*Data drawn from a collection*.
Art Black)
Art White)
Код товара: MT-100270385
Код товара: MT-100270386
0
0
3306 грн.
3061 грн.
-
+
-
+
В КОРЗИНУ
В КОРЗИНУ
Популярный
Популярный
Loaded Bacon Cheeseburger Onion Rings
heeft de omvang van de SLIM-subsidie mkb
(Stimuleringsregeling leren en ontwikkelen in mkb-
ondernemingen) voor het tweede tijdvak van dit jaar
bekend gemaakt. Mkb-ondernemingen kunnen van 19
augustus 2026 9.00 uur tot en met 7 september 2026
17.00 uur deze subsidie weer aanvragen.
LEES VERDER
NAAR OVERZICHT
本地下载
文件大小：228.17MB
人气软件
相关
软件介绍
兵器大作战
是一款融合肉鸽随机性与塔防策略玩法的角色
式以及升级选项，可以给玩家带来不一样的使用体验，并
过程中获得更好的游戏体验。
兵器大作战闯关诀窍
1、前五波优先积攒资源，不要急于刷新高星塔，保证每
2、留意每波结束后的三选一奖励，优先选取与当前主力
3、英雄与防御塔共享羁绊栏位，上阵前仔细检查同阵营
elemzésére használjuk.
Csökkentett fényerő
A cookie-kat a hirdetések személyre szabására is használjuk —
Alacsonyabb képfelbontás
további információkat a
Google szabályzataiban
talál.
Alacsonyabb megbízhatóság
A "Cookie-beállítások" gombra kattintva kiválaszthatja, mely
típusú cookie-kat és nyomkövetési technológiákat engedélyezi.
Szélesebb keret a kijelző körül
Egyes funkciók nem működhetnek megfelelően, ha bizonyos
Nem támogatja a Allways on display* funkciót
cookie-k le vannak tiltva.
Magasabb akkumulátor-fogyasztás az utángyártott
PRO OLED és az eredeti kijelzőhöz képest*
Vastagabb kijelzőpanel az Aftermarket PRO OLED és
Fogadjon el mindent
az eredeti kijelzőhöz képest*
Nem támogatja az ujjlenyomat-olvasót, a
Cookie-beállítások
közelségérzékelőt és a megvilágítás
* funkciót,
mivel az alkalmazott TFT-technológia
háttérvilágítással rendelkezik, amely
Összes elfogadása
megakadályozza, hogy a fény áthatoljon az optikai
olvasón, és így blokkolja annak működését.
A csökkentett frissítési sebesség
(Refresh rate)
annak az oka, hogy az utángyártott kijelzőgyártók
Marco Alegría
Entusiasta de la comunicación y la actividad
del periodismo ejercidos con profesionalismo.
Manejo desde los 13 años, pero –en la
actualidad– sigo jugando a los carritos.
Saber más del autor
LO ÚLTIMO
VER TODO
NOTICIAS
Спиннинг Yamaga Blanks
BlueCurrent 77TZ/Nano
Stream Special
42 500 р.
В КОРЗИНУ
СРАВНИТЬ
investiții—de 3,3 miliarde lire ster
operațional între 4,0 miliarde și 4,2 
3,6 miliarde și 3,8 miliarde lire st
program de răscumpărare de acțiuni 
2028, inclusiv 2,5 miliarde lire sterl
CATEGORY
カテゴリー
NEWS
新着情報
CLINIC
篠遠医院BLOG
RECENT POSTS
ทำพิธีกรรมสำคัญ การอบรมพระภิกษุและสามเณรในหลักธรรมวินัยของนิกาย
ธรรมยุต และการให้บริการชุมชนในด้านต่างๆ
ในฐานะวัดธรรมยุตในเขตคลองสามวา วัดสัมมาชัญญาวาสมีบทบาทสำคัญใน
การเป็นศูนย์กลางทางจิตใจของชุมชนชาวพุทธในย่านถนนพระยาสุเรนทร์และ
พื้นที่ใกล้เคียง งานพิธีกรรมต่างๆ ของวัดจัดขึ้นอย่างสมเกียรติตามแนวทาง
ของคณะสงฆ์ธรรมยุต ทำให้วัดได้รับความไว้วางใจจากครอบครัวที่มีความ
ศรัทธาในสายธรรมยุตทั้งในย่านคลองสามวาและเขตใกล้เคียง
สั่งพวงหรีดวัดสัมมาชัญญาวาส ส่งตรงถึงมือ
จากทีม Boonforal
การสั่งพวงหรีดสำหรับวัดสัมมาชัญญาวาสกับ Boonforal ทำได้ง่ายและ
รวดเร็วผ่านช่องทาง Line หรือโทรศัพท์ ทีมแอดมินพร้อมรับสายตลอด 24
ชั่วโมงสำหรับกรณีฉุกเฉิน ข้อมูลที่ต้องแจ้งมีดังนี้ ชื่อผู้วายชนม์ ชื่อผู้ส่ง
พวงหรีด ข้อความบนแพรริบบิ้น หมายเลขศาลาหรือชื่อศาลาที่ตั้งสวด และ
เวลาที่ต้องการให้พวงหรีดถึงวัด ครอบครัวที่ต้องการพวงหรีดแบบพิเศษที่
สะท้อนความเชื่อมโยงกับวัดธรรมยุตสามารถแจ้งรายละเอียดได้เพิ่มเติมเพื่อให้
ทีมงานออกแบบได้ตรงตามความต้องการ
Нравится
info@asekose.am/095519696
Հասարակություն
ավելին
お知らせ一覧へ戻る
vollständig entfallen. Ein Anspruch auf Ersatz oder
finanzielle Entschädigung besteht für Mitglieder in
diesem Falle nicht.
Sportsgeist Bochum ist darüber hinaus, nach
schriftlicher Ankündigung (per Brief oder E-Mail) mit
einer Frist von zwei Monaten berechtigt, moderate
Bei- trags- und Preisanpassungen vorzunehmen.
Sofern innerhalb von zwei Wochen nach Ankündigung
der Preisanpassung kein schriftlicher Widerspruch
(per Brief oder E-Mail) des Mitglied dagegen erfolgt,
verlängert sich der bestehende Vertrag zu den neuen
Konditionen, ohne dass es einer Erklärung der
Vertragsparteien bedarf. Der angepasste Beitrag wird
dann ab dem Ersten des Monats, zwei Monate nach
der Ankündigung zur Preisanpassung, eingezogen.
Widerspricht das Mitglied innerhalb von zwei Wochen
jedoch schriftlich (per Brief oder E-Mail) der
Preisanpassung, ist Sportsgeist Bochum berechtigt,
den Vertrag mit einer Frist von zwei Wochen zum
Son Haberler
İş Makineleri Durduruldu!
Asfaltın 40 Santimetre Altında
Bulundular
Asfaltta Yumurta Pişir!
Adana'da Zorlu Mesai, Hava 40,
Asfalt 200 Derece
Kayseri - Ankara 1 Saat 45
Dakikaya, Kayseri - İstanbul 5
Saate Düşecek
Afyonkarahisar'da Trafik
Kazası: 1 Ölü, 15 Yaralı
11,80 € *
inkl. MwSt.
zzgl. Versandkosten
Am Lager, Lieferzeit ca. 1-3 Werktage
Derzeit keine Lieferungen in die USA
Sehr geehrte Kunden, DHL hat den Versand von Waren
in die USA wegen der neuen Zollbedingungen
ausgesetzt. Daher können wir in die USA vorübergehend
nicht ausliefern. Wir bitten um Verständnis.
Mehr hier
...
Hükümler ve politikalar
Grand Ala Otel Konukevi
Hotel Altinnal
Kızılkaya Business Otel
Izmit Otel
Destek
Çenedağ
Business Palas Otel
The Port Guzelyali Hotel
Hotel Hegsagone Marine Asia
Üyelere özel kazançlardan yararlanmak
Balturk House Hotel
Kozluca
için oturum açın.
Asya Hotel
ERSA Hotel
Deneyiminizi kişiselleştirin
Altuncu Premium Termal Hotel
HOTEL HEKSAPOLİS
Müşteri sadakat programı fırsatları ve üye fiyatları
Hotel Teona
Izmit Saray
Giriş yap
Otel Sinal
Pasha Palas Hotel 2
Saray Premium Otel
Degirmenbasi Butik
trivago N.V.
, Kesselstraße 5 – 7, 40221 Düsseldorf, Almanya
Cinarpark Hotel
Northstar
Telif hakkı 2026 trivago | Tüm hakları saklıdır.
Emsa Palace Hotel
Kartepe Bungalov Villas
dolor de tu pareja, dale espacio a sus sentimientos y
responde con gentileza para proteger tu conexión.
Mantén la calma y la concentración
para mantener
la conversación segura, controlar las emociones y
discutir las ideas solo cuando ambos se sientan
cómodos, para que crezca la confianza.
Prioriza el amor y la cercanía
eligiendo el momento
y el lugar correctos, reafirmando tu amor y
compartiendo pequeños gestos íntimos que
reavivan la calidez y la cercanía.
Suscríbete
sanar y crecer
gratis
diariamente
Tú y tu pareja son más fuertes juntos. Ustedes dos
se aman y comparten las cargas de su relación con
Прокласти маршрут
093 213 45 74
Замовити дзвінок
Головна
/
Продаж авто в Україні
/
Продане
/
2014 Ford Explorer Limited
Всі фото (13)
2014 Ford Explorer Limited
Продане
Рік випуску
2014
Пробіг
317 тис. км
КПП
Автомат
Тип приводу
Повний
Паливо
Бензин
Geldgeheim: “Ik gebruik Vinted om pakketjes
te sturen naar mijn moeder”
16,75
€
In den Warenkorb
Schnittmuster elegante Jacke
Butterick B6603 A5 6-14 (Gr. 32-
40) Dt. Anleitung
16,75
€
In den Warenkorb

*REQUIRED WORK*.
Convert the listing into a Markdown table with the columns Line No. and Content, skipping any blank lines. Begin at the first line of the listing and stop after the line that contains "Csökkentett fényerő".

*EXERCISE RESULT*.
| Line No. | Content |
|---|---|
| 1 | Art Black) |
| 2 | Art White) |
| 3 | Код товара: MT-100270385 |
| 4 | Код товара: MT-100270386 |
| 5 | 0 |
| 6 | 0 |
| 7 | 3306 грн. |
| 8 | 3061 грн. |
| 9 | - |
| 10 | + |
| 11 | - |
| 12 | + |
| 13 | В КОРЗИНУ |
| 14 | В КОРЗИНУ |
| 15 | Популярный |
| 16 | Популярный |
| 17 | Loaded Bacon Cheeseburger Onion Rings |
| 18 | heeft de omvang van de SLIM-subsidie mkb |
| 19 | (Stimuleringsregeling leren en ontwikkelen in mkb- |
| 20 | ondernemingen) voor het tweede tijdvak van dit jaar |
| 21 | bekend gemaakt. Mkb-ondernemingen kunnen van 19 |
| 22 | augustus 2026 9.00 uur tot en met 7 september 2026 |
| 23 | 17.00 uur deze subsidie weer aanvragen. |
| 24 | LEES VERDER |
| 25 | NAAR OVERZICHT |
| 26 | 本地下载 |
| 27 | 文件大小：228.17MB |
| 28 | 人气软件 |
| 29 | 相关 |
| 30 | 软件介绍 |
| 31 | 兵器大作战 |
| 32 | 是一款融合肉鸽随机性与塔防策略玩法的角色 |
| 33 | 式以及升级选项，可以给玩家带来不一样的使用体验，并 |
| 34 | 过程中获得更好的游戏体验。 |
| 35 | 兵器大作战闯关诀窍 |
| 36 | 1、前五波优先积攒资源，不要急于刷新高星塔，保证每 |
| 37 | 2、留意每波结束后的三选一奖励，优先选取与当前主力 |
| 38 | 3、英雄与防御塔共享羁绊栏位，上阵前仔细检查同阵营 |
| 39 | elemzésére használjuk. |
| 40 | Csökkentett fényerő |